Demokrasilerde “muhalefetin başarısı, sadece iktidarın yaptığı yanlışları halka duyurmakla ölçülmez.” Muhalefetin başarısının gerçek ölçüsü “iktidarın yapmakta olduğu yanlışları önlemekle ortaya çıkar.”
Muhalefet, “ben yanlışları söyledim, durdurmaya da çalıştım: benim görevim bu kadar” diyemez.
Eğer bu yanlışları engelleyemiyorsa, “muhalefet başarısızdır”, sonucu etkileyememiştir. Çünkü muhalefet “başarılı” olmak için ne yapar: kamuoyuna ve kendi tabanına şöyle der: ben bu yanlışları yapmakta olan iktidarın uygulamalarının önüne geçebilmek için şunları yapıyorum:
Parti içinde, ülkedeki bütün sivil toplum örgütleri ile yoğun işbirliği yapmanın yollarını şu araçlarla yürüteceğim diyecek ve bunları fiilen yapacak.
Parti içinde bu tür etkinlikleri sağlayacak örgütlenmelere gidecek.
Üniversitelerden öğrenci kuruluşlarına, sendikal etkinliklerden mahalle muhtarlarına kadar örgütlenmeleri bütünleştirerek dışsallıklar (externalities) yaratacak.
Bu tür demokratik örgütlenmeler sayesinde “örgütsel olarak güçlenecek”: gerçek toplumsal güç böyle sağlanır. Yoksa salı günleri Meclis’te konuşma yaparak ya da medyaya bilgi vererek sadece “bilineni ilan edersiniz”: parti olarak gücünüz artmaz, zayıflar, yüzde 25’in altına düşersiniz.

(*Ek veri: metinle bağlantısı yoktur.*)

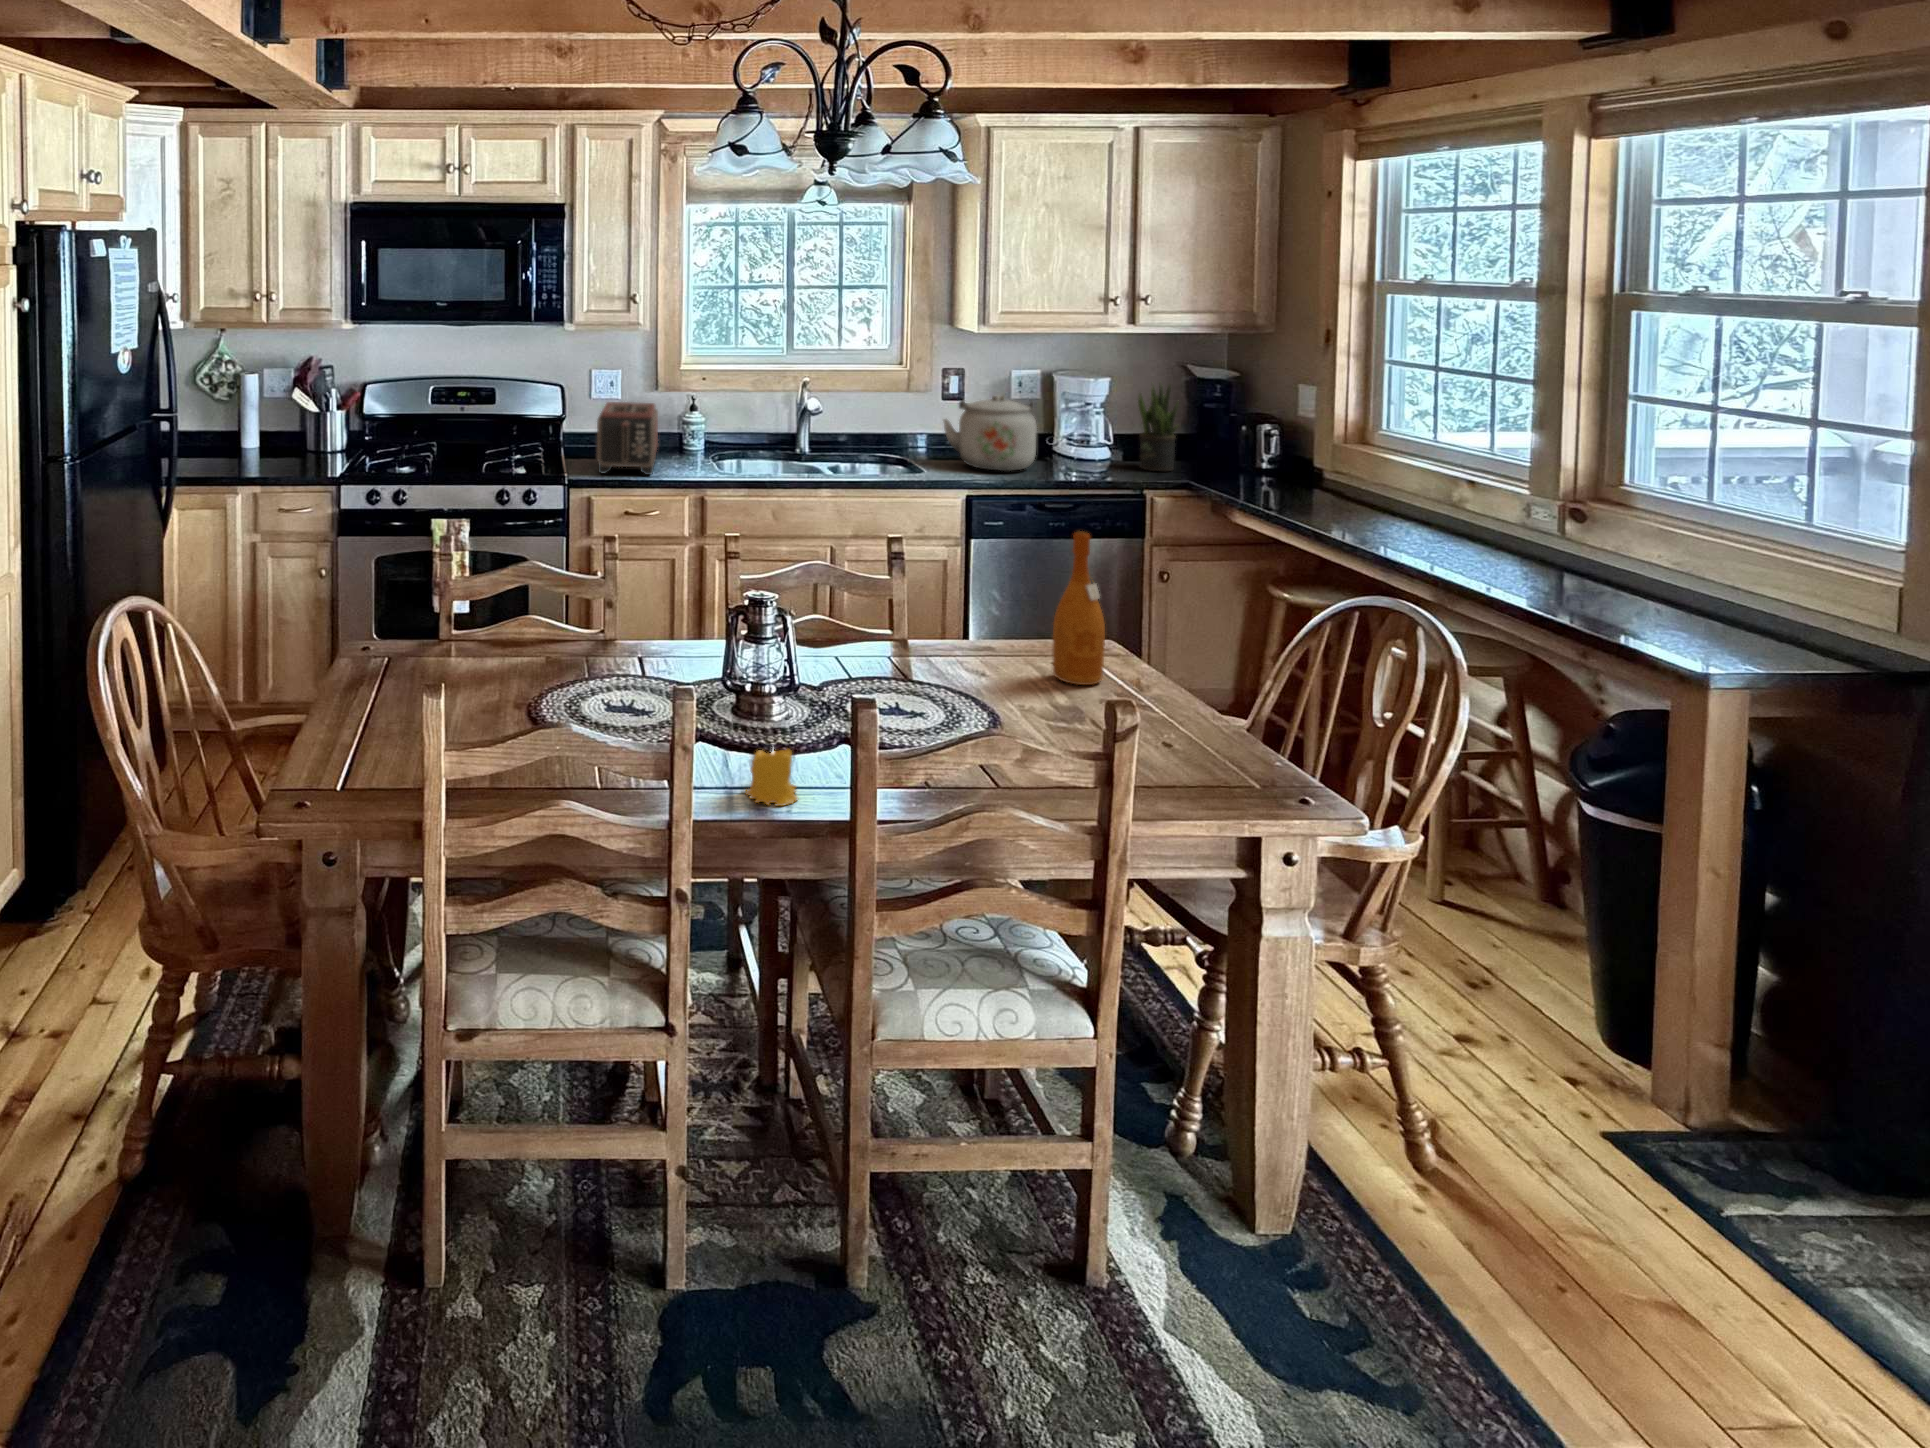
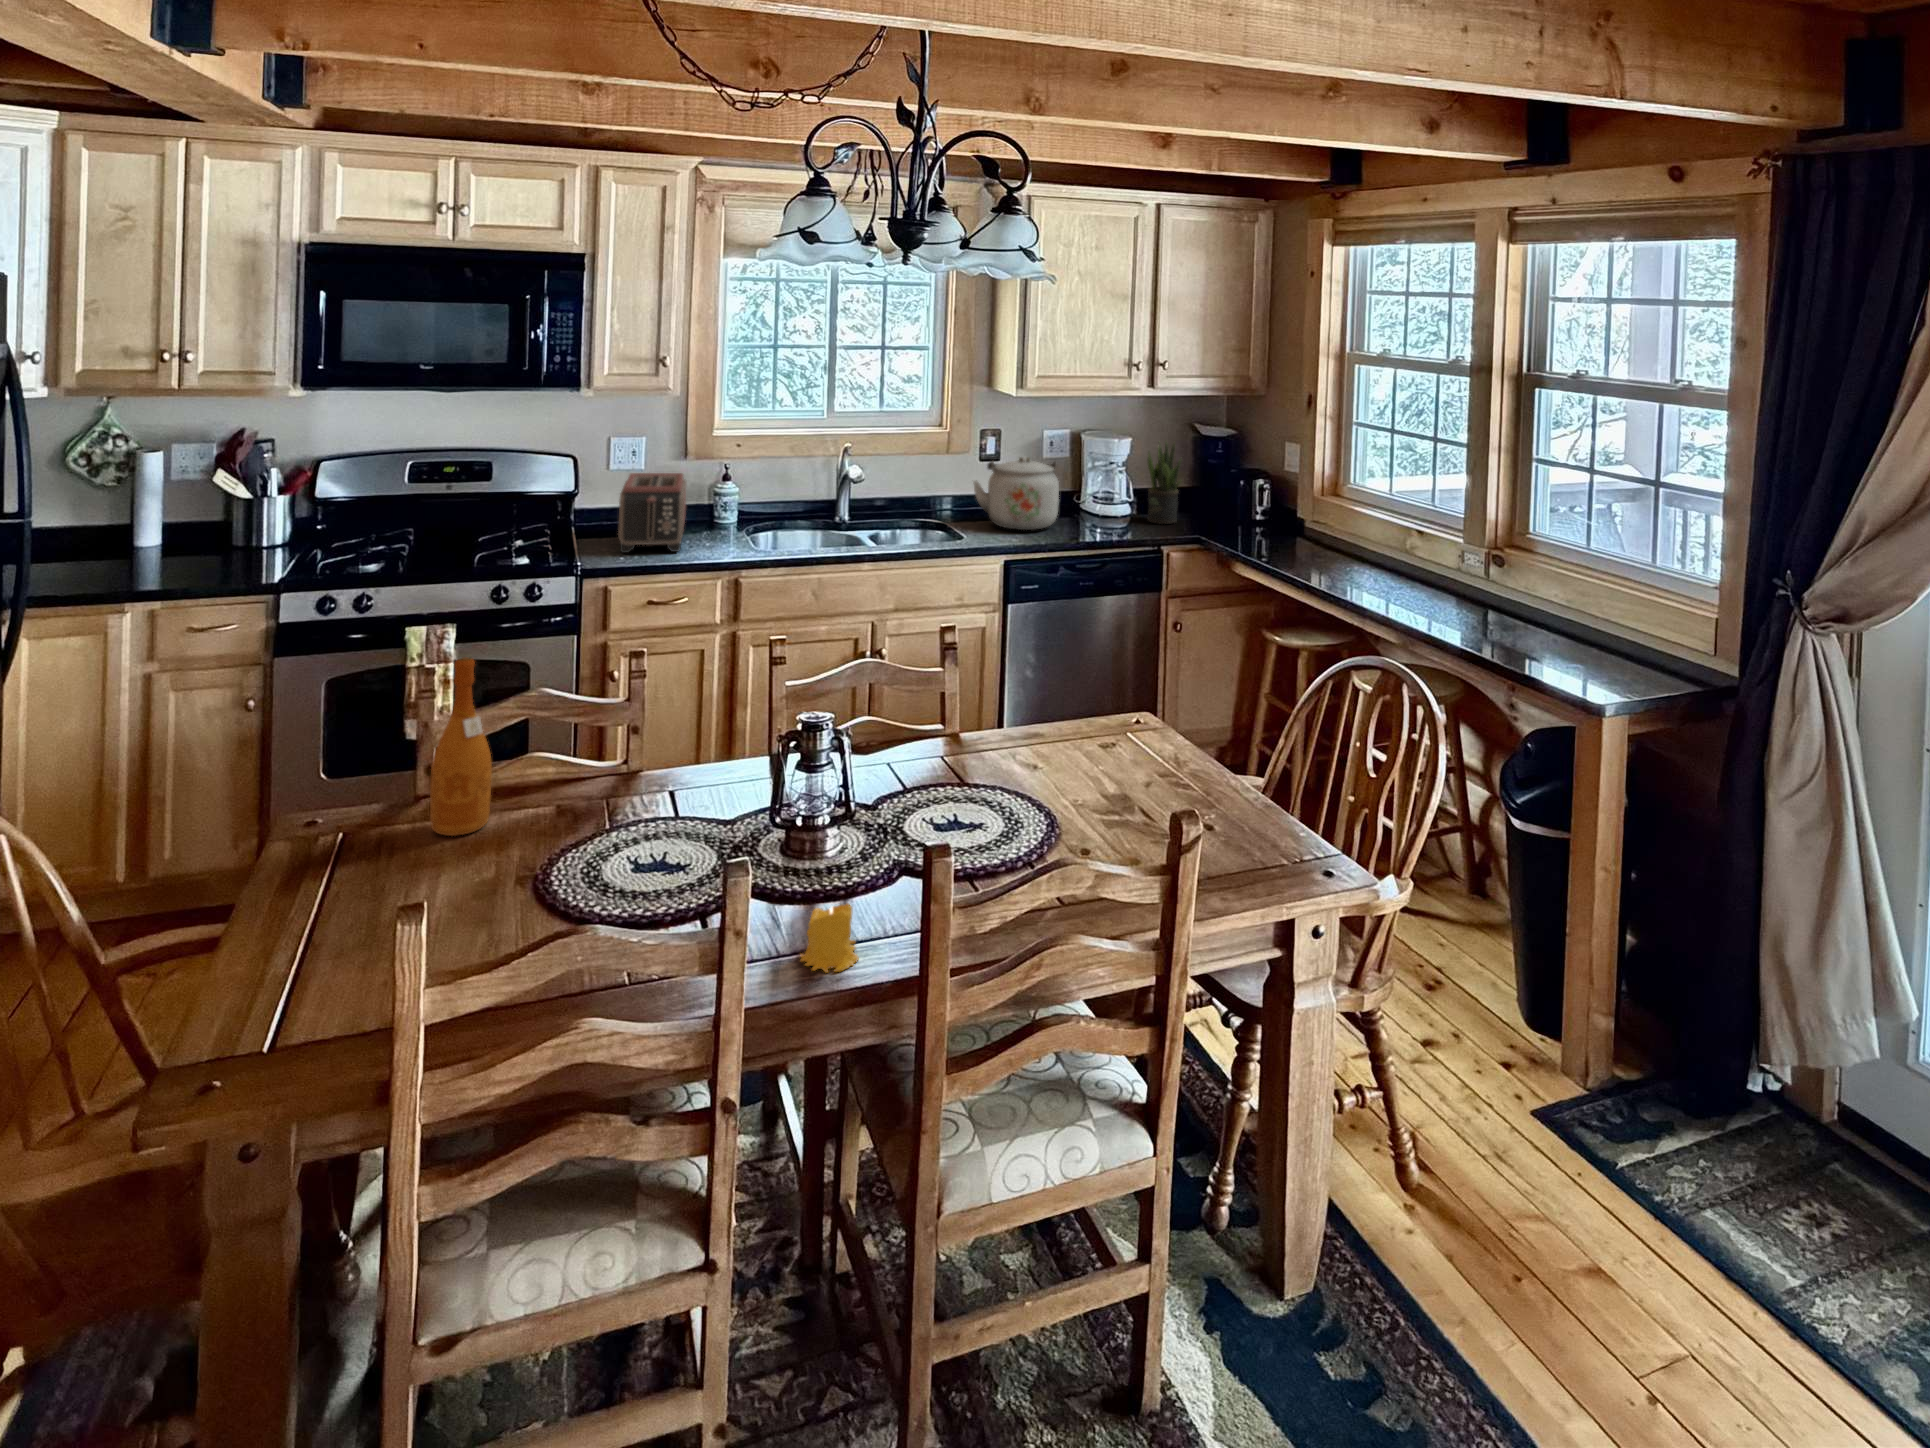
wine bottle: present [1053,531,1105,685] -> present [430,657,492,836]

CHP’nin son seçimlerde geri gitmesinin esas nedeni budur. Yoksa doğruları zaten herkes söylüyor. İletişim dünyası artık bu konuda çok zengin olanaklara sahip. CHP için önemli olan, partiyi toplumsal örgütlenmelerle güçlü kılmaktır. Yukarılara çıkmanın tek yolu, “örgütlü güçlenmelerden geçer.” Bunu fiilen başaramayan bir yönetim, “başarısız” kalmış demektir. Yerini, başaracak olanlara bırakmak zorundadır.